State expects increase in outlay

CHENNAI, NOV. 29. The Chief Minister, Jayalalithaa, will lead a delegation to New Delhi on Tuesday for a meeting with the Planning Commission to finalise the annual plan outlay for Tamil Nadu for 2005-06. For the current year, it is Rs. 8,001 crores.

After a dismal beginning in 2001, when the All-India Anna Dravida Munnetra Kazhagam came to power, there was a steady increase in the outlay for the succeeding years.

Because of a huge fiscal crisis, the Government voluntarily pruned the plan for the first year and then began stepping up the outlay. From just Rs. 5,250 crores in the first year, it climbed to Rs. 8,001 crores for the current year.

Considering that the outlay for 2003-04 was Rs. 7,000 crores, a similar increase in the annual plan size for 2005-06 is anticipated, in addition to any special assistance the Government may seek.

Provisional estimates

Provisional estimates of the Government indicate that 36.03 per cent of the outlay was utilised by various departments in the first half of the year (see graphics for details). Government sources say it takes the almost the first quarter to complete the allocation to ministries and departments, which will then release funds for each project or programme. Viewed in that context, utilisation of more than one-third of the plan outlay in the first half-year is considered "satisfactory." But they also concede that during the last quarter, some departments realise they cannot fully spend allocations and may surrender some funds. The second and third quarters are usually the "most active period" for expenditure.
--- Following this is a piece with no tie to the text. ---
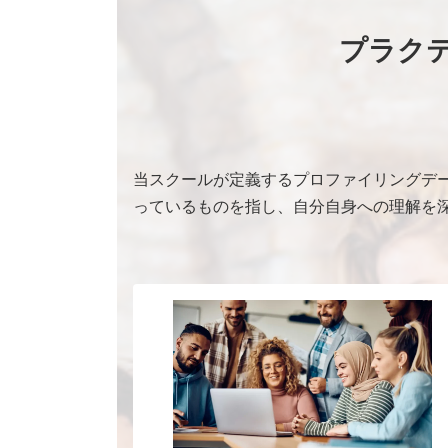
プラク
当スクールが定義するプロファイリングデ
っているものを指し、自分自身への理解を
In sectors for which the allocation is lower, the utilisation seems to be higher, going by the record of the first six months. For instance, under general economic services, 72.12 per cent of Rs. 66 crores had already been utilised.

In the social services sector, 46.05 per cent of Rs. 2958.10 crores was disbursed till September 30.

Plan target

The Government is confident of achieving this year's plan target as the financial and fiscal indices of the first half-year have been "encouraging." In a review of the trends, the Finance Minister, C. Ponnaiyan, noted that the total revenue receipts till September 30 constituted 50.50 per cent of the budget projections. "Pre-actuals" in the share of Central taxes were 49.86 per cent, in the State's own tax revenues these were 52.10 per cent and in the State's non-tax revenues, 54.13 per cent. Only in grants-in-aid from the Centre, these were 31.82 per cent.

"It is expected that State excise receipts will go up in the second half of the financial year, with payment of dues of the special privilege fee by the Tamil Nadu State Marketing Corporation. The receipts under State's own tax revenue have shown an overall growth of 19.85 per cent over the previous year (for the first six months).

Revenue buoyancy

Given the general buoyancy in revenues and a hold on expenditure, the Government appears confident of meeting its targets set under the Medium-Term Fiscal Plan and the Tamil Nadu Fiscal Responsibility Act 2003. The target is to bring down the revenue deficit below 5 per cent of total revenue receipts and the fiscal deficit to 3 per cent of the Gross State Domestic Product by March 2008. Despite the spate of concessions and additional commitments the Government took on this year, with Rs. 1434.48 crores in two supplementary estimates, the authorities still feel that the deficit levels set for the year can be met — a target of 13.46 per cent in revenue deficit on total revenue receipts and 3.86 in fiscal deficit.